▶ **What you will do**
Write the entries out again exactly as they stand, but without the pictures.
—————
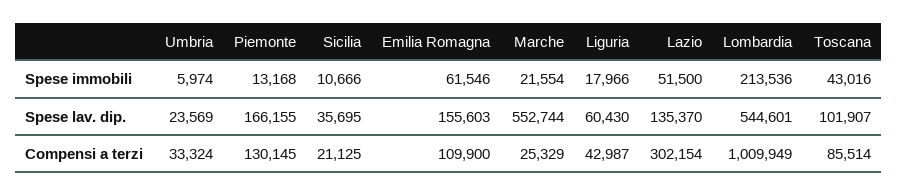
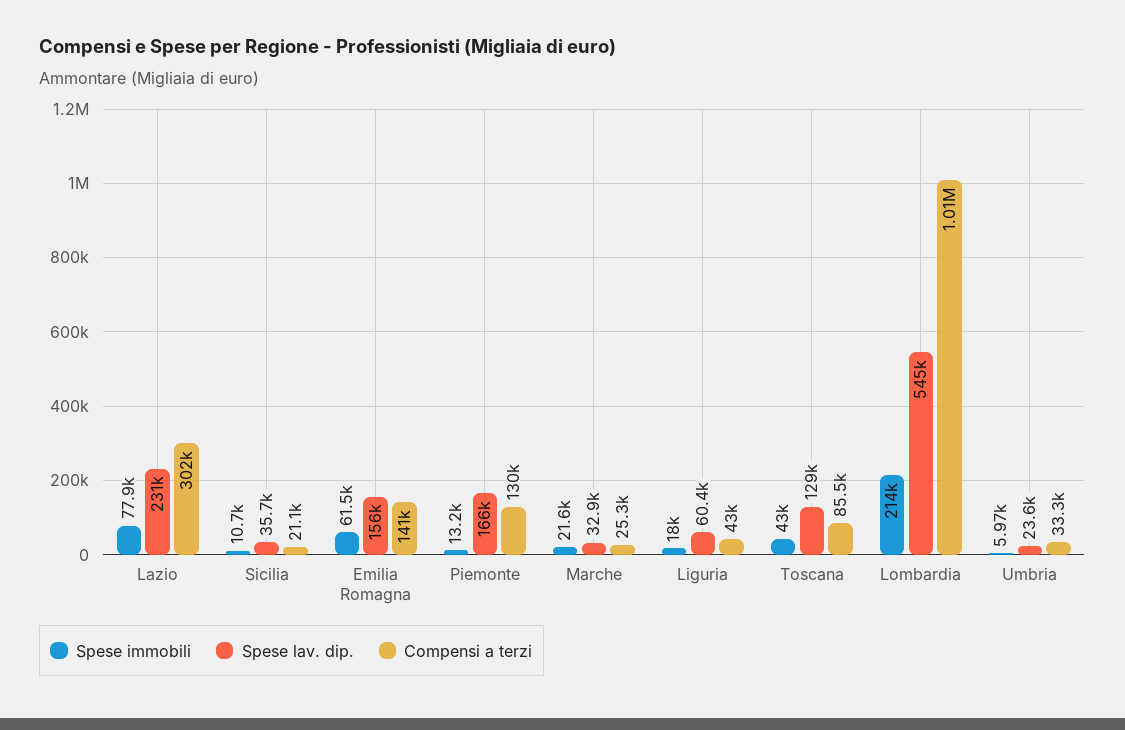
  {
    "Spese immobili": {
      "Umbria": 5974,
      "Piemonte": 13168,
      "Sicilia": 10666,
      "Emilia Romagna": 61546,
      "Marche": 21554,
      "Liguria": 17966,
-     "Lazio": 51500,
+     "Lazio": 77900,
      "Lombardia": 213536,
      "Toscana": 43016
    },
    "Spese lav. dip.": {
      "Umbria": 23569,
      "Piemonte": 166155,
      "Sicilia": 35695,
      "Emilia Romagna": 155603,
-     "Marche": 552744,
+     "Marche": 32900,
      "Liguria": 60430,
-     "Lazio": 135370,
+     "Lazio": 231000,
      "Lombardia": 544601,
-     "Toscana": 101907
+     "Toscana": 129000
    },
    "Compensi a terzi": {
      "Umbria": 33324,
      "Piemonte": 130145,
      "Sicilia": 21125,
-     "Emilia Romagna": 109900,
+     "Emilia Romagna": 141000,
      "Marche": 25329,
      "Liguria": 42987,
      "Lazio": 302154,
      "Lombardia": 1009949,
      "Toscana": 85514
    }
  }

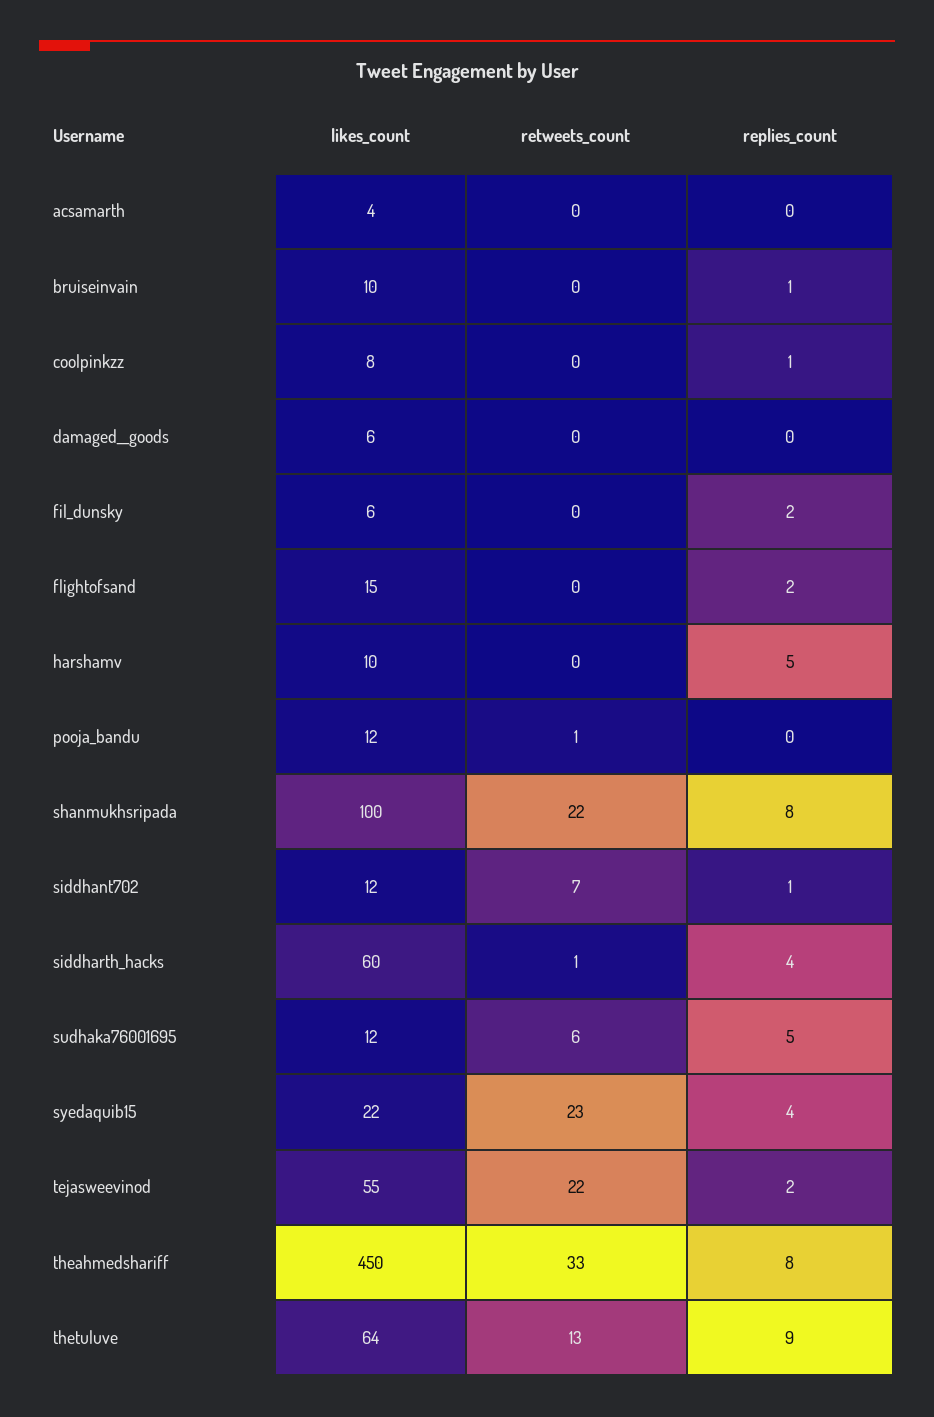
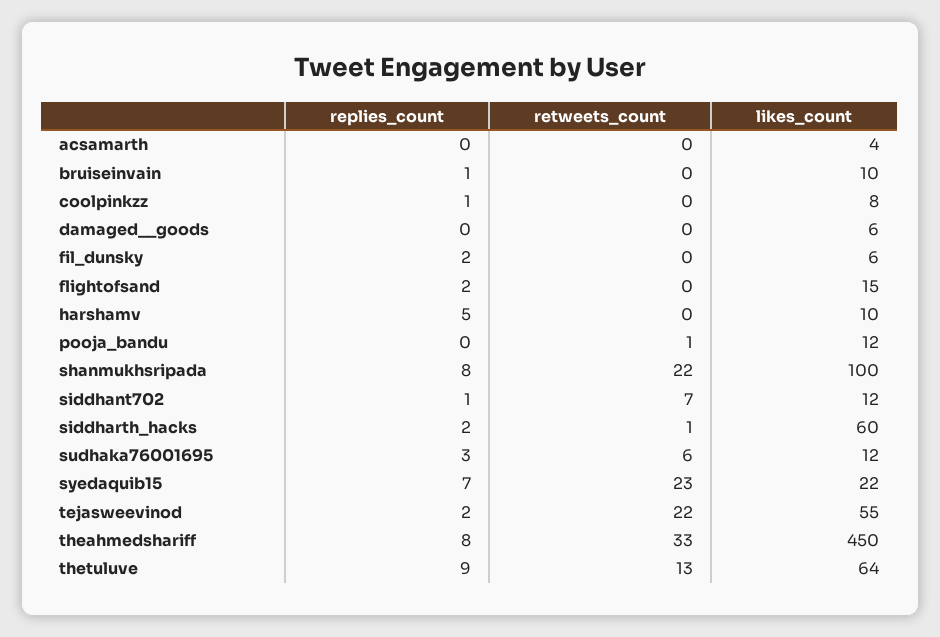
  {
    "likes_count": {
      "acsamarth": 4,
      "bruiseinvain": 10,
      "coolpinkzz": 8,
      "damaged__goods": 6,
      "fil_dunsky": 6,
      "flightofsand": 15,
      "harshamv": 10,
      "pooja_bandu": 12,
      "shanmukhsripada": 100,
      "siddhant702": 12,
      "siddharth_hacks": 60,
      "sudhaka76001695": 12,
      "syedaquib15": 22,
      "tejasweevinod": 55,
      "theahmedshariff": 450,
      "thetuluve": 64
    },
    "retweets_count": {
      "acsamarth": 0,
      "bruiseinvain": 0,
      "coolpinkzz": 0,
      "damaged__goods": 0,
      "fil_dunsky": 0,
      "flightofsand": 0,
      "harshamv": 0,
      "pooja_bandu": 1,
      "shanmukhsripada": 22,
      "siddhant702": 7,
      "siddharth_hacks": 1,
      "sudhaka76001695": 6,
      "syedaquib15": 23,
      "tejasweevinod": 22,
      "theahmedshariff": 33,
      "thetuluve": 13
    },
    "replies_count": {
      "acsamarth": 0,
      "bruiseinvain": 1,
      "coolpinkzz": 1,
      "damaged__goods": 0,
      "fil_dunsky": 2,
      "flightofsand": 2,
      "harshamv": 5,
      "pooja_bandu": 0,
      "shanmukhsripada": 8,
      "siddhant702": 1,
-     "siddharth_hacks": 4,
+     "siddharth_hacks": 2,
-     "sudhaka76001695": 5,
+     "sudhaka76001695": 3,
-     "syedaquib15": 4,
+     "syedaquib15": 7,
      "tejasweevinod": 2,
      "theahmedshariff": 8,
      "thetuluve": 9
    }
  }

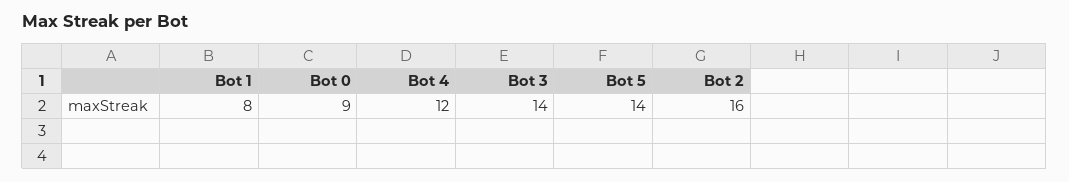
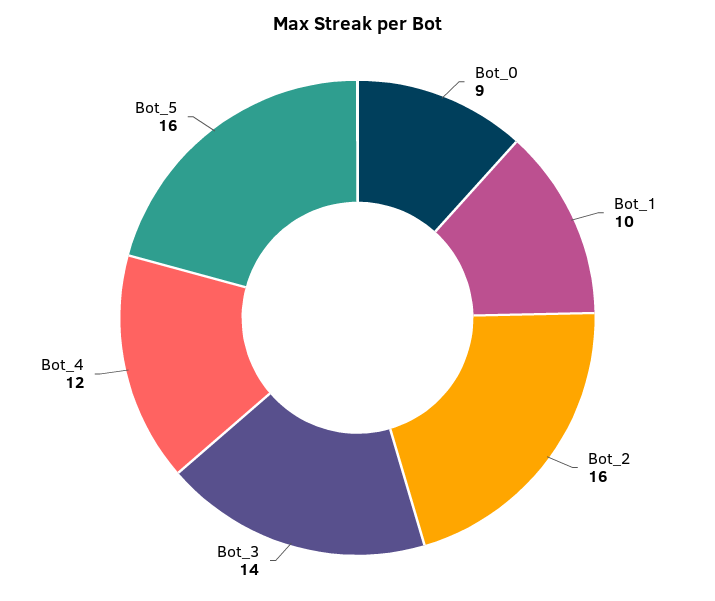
  {
-   "Bot 1": 8,
+   "Bot 1": 10,
    "Bot 0": 9,
    "Bot 4": 12,
    "Bot 3": 14,
-   "Bot 5": 14,
+   "Bot 5": 16,
    "Bot 2": 16
  }

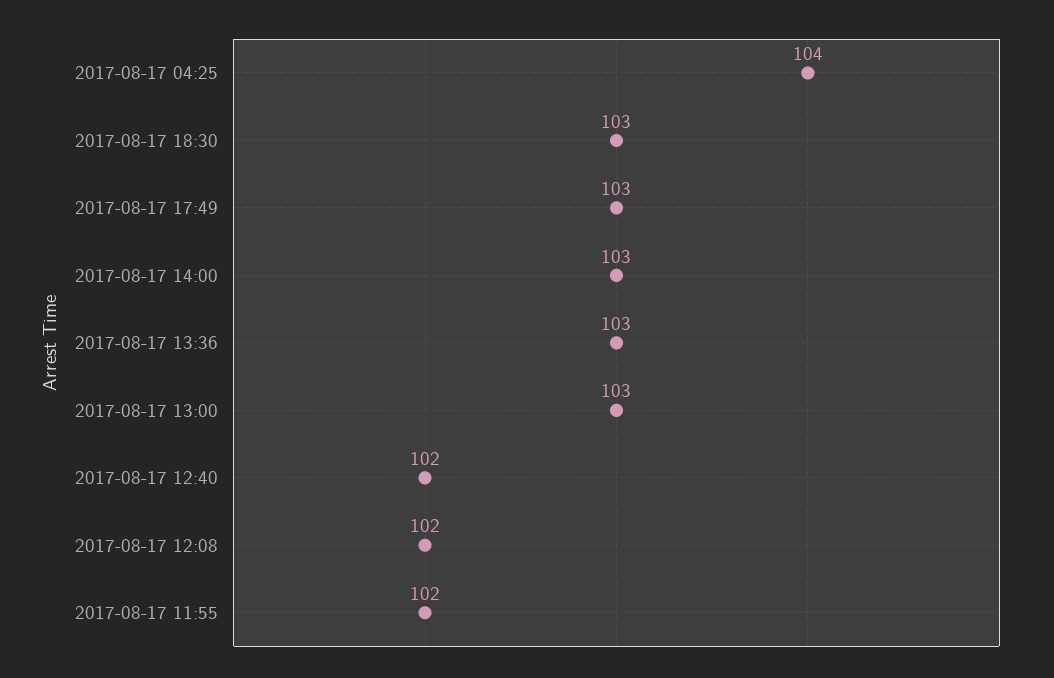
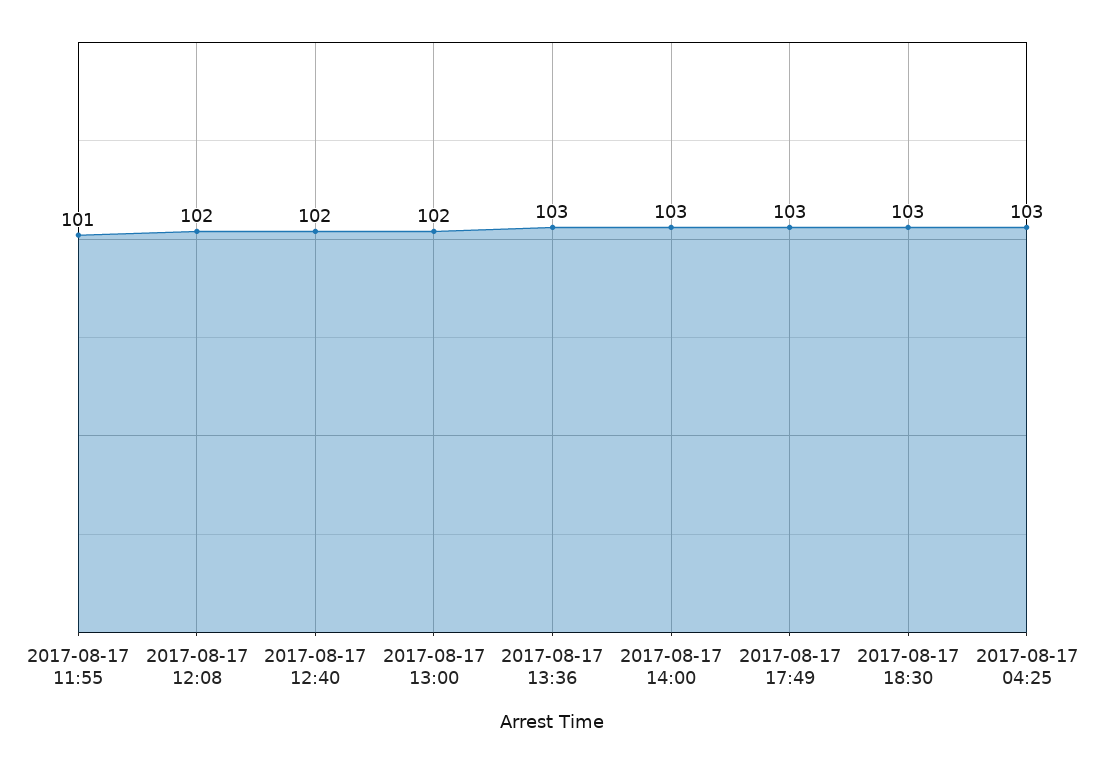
  {
-   "2017-08-17 04:25": 104,
+   "2017-08-17 04:25": 103,
    "2017-08-17 18:30": 103,
    "2017-08-17 17:49": 103,
    "2017-08-17 14:00": 103,
    "2017-08-17 13:36": 103,
-   "2017-08-17 13:00": 103,
+   "2017-08-17 13:00": 102,
    "2017-08-17 12:40": 102,
    "2017-08-17 12:08": 102,
-   "2017-08-17 11:55": 102
+   "2017-08-17 11:55": 101
  }

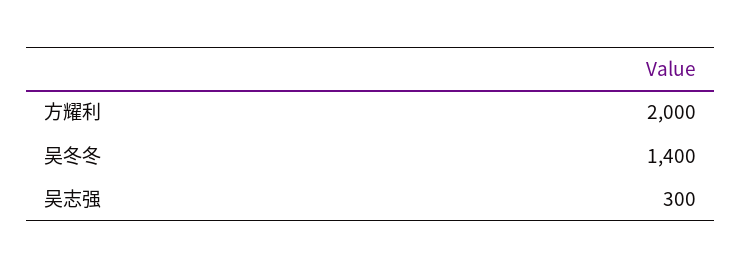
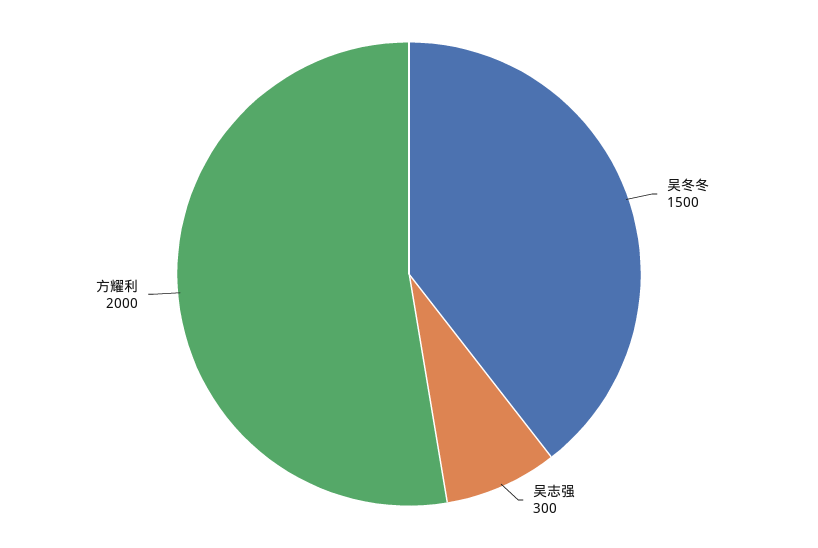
  {
    "方耀利": 2000,
-   "吴冬冬": 1400,
+   "吴冬冬": 1500,
    "吴志强": 300
  }

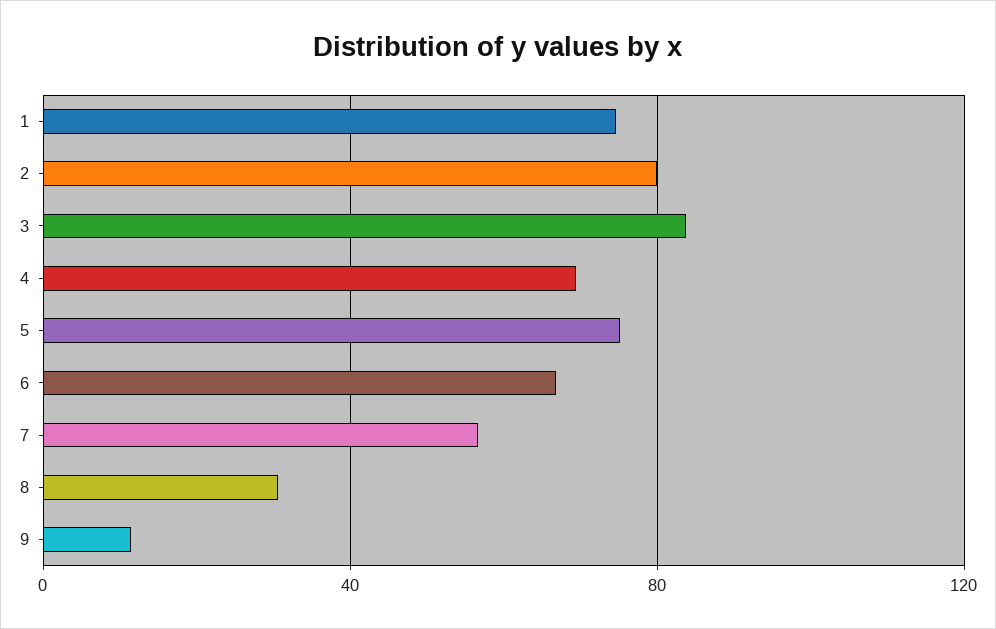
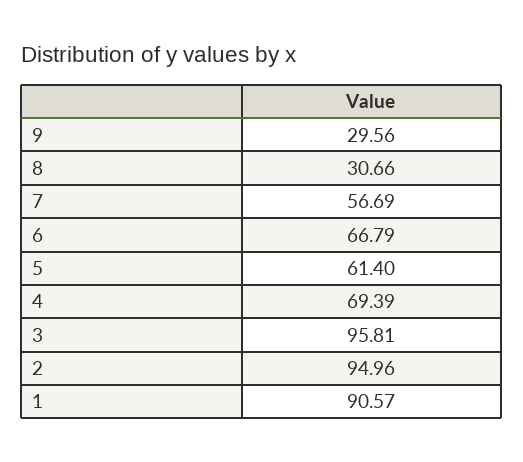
  {
-   "1": 75,
+   "1": 90.57,
-   "2": 80,
+   "2": 94.96,
-   "3": 85,
+   "3": 95.81,
    "4": 69.39,
-   "5": 75,
+   "5": 61.4,
    "6": 66.79,
    "7": 56.69,
    "8": 30.66,
-   "9": 10
+   "9": 29.56
  }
—————
▶ **Your solution**
  {
    "Spese immobili": {
      "Umbria": 5974,
      "Piemonte": 13168,
      "Sicilia": 10666,
      "Emilia Romagna": 61546,
      "Marche": 21554,
      "Liguria": 17966,
-     "Lazio": 51500,
+     "Lazio": 77900,
      "Lombardia": 213536,
      "Toscana": 43016
    },
    "Spese lav. dip.": {
      "Umbria": 23569,
      "Piemonte": 166155,
      "Sicilia": 35695,
      "Emilia Romagna": 155603,
-     "Marche": 552744,
+     "Marche": 32900,
      "Liguria": 60430,
-     "Lazio": 135370,
+     "Lazio": 231000,
      "Lombardia": 544601,
-     "Toscana": 101907
+     "Toscana": 129000
    },
    "Compensi a terzi": {
      "Umbria": 33324,
      "Piemonte": 130145,
      "Sicilia": 21125,
-     "Emilia Romagna": 109900,
+     "Emilia Romagna": 141000,
      "Marche": 25329,
      "Liguria": 42987,
      "Lazio": 302154,
      "Lombardia": 1009949,
      "Toscana": 85514
    }
  }

  {
    "likes_count": {
      "acsamarth": 4,
      "bruiseinvain": 10,
      "coolpinkzz": 8,
      "damaged__goods": 6,
      "fil_dunsky": 6,
      "flightofsand": 15,
      "harshamv": 10,
      "pooja_bandu": 12,
      "shanmukhsripada": 100,
      "siddhant702": 12,
      "siddharth_hacks": 60,
      "sudhaka76001695": 12,
      "syedaquib15": 22,
      "tejasweevinod": 55,
      "theahmedshariff": 450,
      "thetuluve": 64
    },
    "retweets_count": {
      "acsamarth": 0,
      "bruiseinvain": 0,
      "coolpinkzz": 0,
      "damaged__goods": 0,
      "fil_dunsky": 0,
      "flightofsand": 0,
      "harshamv": 0,
      "pooja_bandu": 1,
      "shanmukhsripada": 22,
      "siddhant702": 7,
      "siddharth_hacks": 1,
      "sudhaka76001695": 6,
      "syedaquib15": 23,
      "tejasweevinod": 22,
      "theahmedshariff": 33,
      "thetuluve": 13
    },
    "replies_count": {
      "acsamarth": 0,
      "bruiseinvain": 1,
      "coolpinkzz": 1,
      "damaged__goods": 0,
      "fil_dunsky": 2,
      "flightofsand": 2,
      "harshamv": 5,
      "pooja_bandu": 0,
      "shanmukhsripada": 8,
      "siddhant702": 1,
-     "siddharth_hacks": 4,
+     "siddharth_hacks": 2,
-     "sudhaka76001695": 5,
+     "sudhaka76001695": 3,
-     "syedaquib15": 4,
+     "syedaquib15": 7,
      "tejasweevinod": 2,
      "theahmedshariff": 8,
      "thetuluve": 9
    }
  }

  {
-   "Bot 1": 8,
+   "Bot 1": 10,
    "Bot 0": 9,
    "Bot 4": 12,
    "Bot 3": 14,
-   "Bot 5": 14,
+   "Bot 5": 16,
    "Bot 2": 16
  }

  {
-   "2017-08-17 04:25": 104,
+   "2017-08-17 04:25": 103,
    "2017-08-17 18:30": 103,
    "2017-08-17 17:49": 103,
    "2017-08-17 14:00": 103,
    "2017-08-17 13:36": 103,
-   "2017-08-17 13:00": 103,
+   "2017-08-17 13:00": 102,
    "2017-08-17 12:40": 102,
    "2017-08-17 12:08": 102,
-   "2017-08-17 11:55": 102
+   "2017-08-17 11:55": 101
  }

  {
    "方耀利": 2000,
-   "吴冬冬": 1400,
+   "吴冬冬": 1500,
    "吴志强": 300
  }

  {
-   "1": 75,
+   "1": 90.57,
-   "2": 80,
+   "2": 94.96,
-   "3": 85,
+   "3": 95.81,
    "4": 69.39,
-   "5": 75,
+   "5": 61.4,
    "6": 66.79,
    "7": 56.69,
    "8": 30.66,
-   "9": 10
+   "9": 29.56
  }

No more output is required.